You are viewing a plain text version of this content. The canonical link for it is here.
Posted to yarn-issues@hadoop.apache.org by "Jason Lowe (JIRA)" <ji...@apache.org> on 2015/11/11 22:25:11 UTC

[jira] [Commented] (YARN-4265) Provide new timeline plugin storage to support fine-grained entity caching

    [ https://issues.apache.org/jira/browse/YARN-4265?page=com.atlassian.jira.plugin.system.issuetabpanels:comment-tabpanel&focusedCommentId=15001126#comment-15001126 ] 
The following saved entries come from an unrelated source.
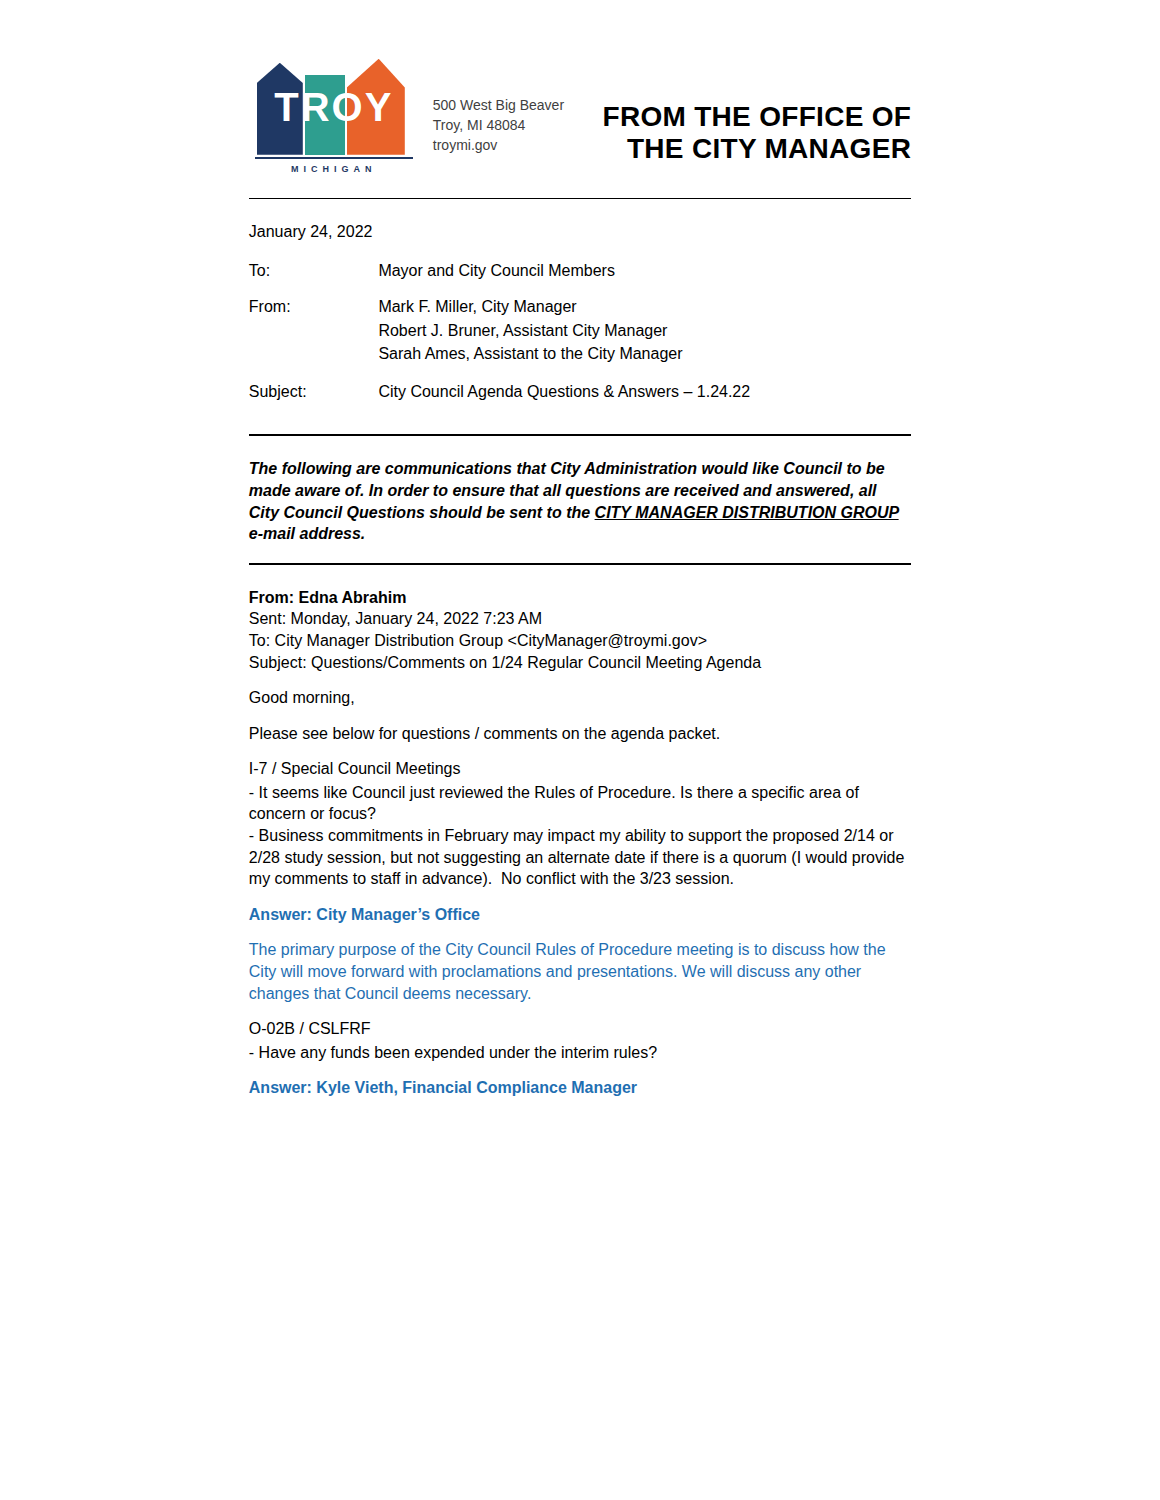TROY
MICHIGAN
500 West Big Beaver
Troy, MI 48084
troymi.gov
FROM THE OFFICE OF
THE CITY MANAGER
January 24, 2022
| To: | Mayor and City Council Members |
| From: | Mark F. Miller, City Manager Robert J. Bruner, Assistant City Manager Sarah Ames, Assistant to the City Manager |
| Subject: | City Council Agenda Questions & Answers – 1.24.22 |
The following are communications that City Administration would like Council to be made aware of. In order to ensure that all questions are received and answered, all City Council Questions should be sent to the CITY MANAGER DISTRIBUTION GROUP e-mail address.
From: Edna Abrahim
Sent: Monday, January 24, 2022 7:23 AM
To: City Manager Distribution Group <CityManager@troymi.gov>
Subject: Questions/Comments on 1/24 Regular Council Meeting Agenda
Good morning,
Please see below for questions / comments on the agenda packet.
I-7 / Special Council Meetings
- It seems like Council just reviewed the Rules of Procedure. Is there a specific area of concern or focus?
- Business commitments in February may impact my ability to support the proposed 2/14 or 2/28 study session, but not suggesting an alternate date if there is a quorum (I would provide my comments to staff in advance). No conflict with the 3/23 session.
Answer: City Manager’s Office
The primary purpose of the City Council Rules of Procedure meeting is to discuss how the City will move forward with proclamations and presentations. We will discuss any other changes that Council deems necessary.
O-02B / CSLFRF
- Have any funds been expended under the interim rules?
Answer: Kyle Vieth, Financial Compliance Manager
Jason Lowe commented on YARN-4265:
----------------------------------

Thanks for the patch, [~gtCarrera9]!  This looks like most of the patch is a copy of the entity timeline store from YARN-3942 with a few edits, so I'm sorta reviewing my own code here.  As such I did a diff of the patch from this JIRA and the one from YARN-3942 so I could focus on what's changed.  I'll defer to others to review the parts that are identical to YARN-3942.  Eventually I can see this being a superset of YARN-3942, since it can cache to memory and either cache everything or a subset based on what the plugins decide.

TIMELINE_SERVICE_PLUGIN_ENABLED and DEFAULT_TIMELINE_SERVICE_PLUGIN_ENABLED are not needed.

Is there a reason we're not using the Configuration.getInstances method or the ReflectionUtils methods to handle plugin loading?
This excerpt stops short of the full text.